## Stored data
___

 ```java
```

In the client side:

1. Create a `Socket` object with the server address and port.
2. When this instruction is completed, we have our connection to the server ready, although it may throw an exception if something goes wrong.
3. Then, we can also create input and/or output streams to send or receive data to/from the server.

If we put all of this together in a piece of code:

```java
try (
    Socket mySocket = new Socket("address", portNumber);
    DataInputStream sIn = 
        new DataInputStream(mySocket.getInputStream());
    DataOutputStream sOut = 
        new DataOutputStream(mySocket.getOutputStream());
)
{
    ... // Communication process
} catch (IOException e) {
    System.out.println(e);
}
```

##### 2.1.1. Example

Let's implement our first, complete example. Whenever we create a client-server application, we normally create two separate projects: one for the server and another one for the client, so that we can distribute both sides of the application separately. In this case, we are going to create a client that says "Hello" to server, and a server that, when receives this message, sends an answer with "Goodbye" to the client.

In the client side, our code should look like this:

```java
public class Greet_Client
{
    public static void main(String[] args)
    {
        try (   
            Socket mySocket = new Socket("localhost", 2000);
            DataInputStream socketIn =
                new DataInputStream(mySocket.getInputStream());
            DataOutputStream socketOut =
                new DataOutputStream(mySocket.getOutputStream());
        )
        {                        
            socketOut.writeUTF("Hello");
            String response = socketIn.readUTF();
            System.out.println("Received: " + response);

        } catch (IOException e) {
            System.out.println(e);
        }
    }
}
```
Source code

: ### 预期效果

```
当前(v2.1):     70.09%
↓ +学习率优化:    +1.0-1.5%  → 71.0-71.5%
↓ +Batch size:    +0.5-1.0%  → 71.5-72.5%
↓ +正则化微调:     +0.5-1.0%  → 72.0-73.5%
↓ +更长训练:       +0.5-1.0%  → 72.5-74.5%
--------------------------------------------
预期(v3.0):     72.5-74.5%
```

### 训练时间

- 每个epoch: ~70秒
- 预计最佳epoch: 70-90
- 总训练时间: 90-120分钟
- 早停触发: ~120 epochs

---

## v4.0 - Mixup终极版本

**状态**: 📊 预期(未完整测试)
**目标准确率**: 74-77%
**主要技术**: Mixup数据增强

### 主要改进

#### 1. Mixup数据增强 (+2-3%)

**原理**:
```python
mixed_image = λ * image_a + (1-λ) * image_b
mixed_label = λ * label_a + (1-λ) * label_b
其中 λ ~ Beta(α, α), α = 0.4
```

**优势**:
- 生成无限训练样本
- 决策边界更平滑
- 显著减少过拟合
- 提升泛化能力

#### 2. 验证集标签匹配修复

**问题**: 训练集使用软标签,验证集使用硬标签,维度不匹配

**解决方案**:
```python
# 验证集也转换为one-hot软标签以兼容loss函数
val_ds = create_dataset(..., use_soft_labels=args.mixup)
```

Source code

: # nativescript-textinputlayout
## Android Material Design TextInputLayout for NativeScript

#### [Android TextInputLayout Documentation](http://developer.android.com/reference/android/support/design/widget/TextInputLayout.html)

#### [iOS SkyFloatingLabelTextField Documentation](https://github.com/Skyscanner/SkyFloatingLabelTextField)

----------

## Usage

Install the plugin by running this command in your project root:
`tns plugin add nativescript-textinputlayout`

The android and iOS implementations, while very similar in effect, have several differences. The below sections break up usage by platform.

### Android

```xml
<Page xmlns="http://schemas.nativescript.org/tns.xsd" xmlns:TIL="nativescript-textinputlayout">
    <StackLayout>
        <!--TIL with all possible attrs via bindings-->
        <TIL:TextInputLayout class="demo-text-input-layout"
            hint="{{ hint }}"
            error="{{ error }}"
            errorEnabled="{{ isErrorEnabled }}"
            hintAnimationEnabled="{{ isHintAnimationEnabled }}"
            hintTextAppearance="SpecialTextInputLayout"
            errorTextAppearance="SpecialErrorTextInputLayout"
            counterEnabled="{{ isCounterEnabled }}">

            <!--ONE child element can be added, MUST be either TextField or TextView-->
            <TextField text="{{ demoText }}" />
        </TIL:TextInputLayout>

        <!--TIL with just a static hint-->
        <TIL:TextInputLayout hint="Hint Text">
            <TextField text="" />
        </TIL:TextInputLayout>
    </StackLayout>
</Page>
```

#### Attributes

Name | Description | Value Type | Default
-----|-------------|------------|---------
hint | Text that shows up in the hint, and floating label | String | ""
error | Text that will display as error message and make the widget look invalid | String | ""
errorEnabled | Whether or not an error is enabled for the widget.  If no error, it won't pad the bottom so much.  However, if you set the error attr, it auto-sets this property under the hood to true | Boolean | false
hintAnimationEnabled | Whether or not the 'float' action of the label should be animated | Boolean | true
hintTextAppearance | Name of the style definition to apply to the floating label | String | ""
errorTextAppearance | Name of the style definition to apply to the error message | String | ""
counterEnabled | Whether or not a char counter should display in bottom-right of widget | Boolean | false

___

## YOUR ASSIGNMENT
Working from the entries above, filter out every line that lacks "println" and copy what remains.

## SOLUTION FOR THIS EXERCISE
    System.out.println(e);
            System.out.println("Received: " + response);
            System.out.println(e);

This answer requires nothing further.